Of chief interest was the Salome of Hildegard Behrens, an interpretation introduced locally this season. She appeared the picture of innocence in a frilly pink party dress; was entranced by Jochanaan and surprised and upset when he rebuffed her; and cloaked herself, fetishistically, in his cape for her dance. She flung cape, feathers, and, finally, pink gown down into the dungeon where the prophet was imprisoned, and stamped her feet and paced frantically when her wishes were not immediately granted. Behrens was invariably musical in the initial scenes, finessing the high phrases with gleaming tone and turning flaws to her advantage, using a register break, for instance, for effect, She was overwhelmed, however, by the demands of the all-important finale, and failed not only to sustain the tone throughout the lines, but also to muster full sound for most dramatic passages. She regained control briefly in the choked, orgasmic penultimate, phrases.

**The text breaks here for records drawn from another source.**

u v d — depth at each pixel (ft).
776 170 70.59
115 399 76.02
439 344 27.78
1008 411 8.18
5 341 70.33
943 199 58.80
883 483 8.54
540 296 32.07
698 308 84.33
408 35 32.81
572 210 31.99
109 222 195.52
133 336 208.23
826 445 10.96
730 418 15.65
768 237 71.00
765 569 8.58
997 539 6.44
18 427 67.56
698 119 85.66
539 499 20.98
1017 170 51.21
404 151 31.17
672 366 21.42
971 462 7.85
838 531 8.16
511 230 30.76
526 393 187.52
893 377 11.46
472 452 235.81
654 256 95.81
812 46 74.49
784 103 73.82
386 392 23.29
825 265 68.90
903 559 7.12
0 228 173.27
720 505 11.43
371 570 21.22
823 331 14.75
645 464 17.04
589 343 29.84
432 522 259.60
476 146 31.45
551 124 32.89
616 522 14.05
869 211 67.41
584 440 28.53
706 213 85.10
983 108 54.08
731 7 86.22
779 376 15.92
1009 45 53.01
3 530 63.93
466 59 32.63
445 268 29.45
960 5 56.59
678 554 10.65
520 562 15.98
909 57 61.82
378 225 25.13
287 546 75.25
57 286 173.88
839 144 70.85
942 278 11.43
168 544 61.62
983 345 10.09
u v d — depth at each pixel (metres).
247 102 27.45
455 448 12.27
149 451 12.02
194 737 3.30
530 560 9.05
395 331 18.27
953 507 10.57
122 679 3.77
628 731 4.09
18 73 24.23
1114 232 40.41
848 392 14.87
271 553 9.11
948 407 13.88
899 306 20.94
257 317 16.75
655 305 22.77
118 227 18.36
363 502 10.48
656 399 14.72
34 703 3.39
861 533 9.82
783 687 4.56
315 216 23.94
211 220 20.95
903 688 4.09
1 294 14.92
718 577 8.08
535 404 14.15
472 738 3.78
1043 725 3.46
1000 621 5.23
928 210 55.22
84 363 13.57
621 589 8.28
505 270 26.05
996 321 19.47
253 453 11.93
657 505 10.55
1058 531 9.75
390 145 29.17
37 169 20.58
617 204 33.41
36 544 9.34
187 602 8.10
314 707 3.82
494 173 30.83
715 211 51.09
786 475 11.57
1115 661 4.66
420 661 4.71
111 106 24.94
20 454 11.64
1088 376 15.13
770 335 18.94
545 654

While not the heroic baritone ideal for Jochanaan, Ekkehard Wlaschiha made his mark, singing in a strong "character" voice, and looking properly beatific in white robe, bathed in bright spotlight; reacting with horror on first seeing Salome; and posturing like a man possessed.

Graham Clark was the stentorian, lecherous, and haunted Herod. Helga Dernesch repeated her colorful, cackling, and icily imperious Herodias. Mark Baker was the able Narraboth, the captain obsessed with Salome, and Diane Kesling, "en travesti," the page fixated on Narraboth.

The orchestra, under James Conlon, sounded sonorous but rarely relentless or driven. The treatment of the argumentative quintet of Jews, shady and screamy here, remained problematic. Herodias no longer left with the spectacularly muscled executioner (Sheldia, Scruggs) at the end. That Salome was not killed at opera's conclusion was surely the one unpardonable liberty this staging took with the text's directions.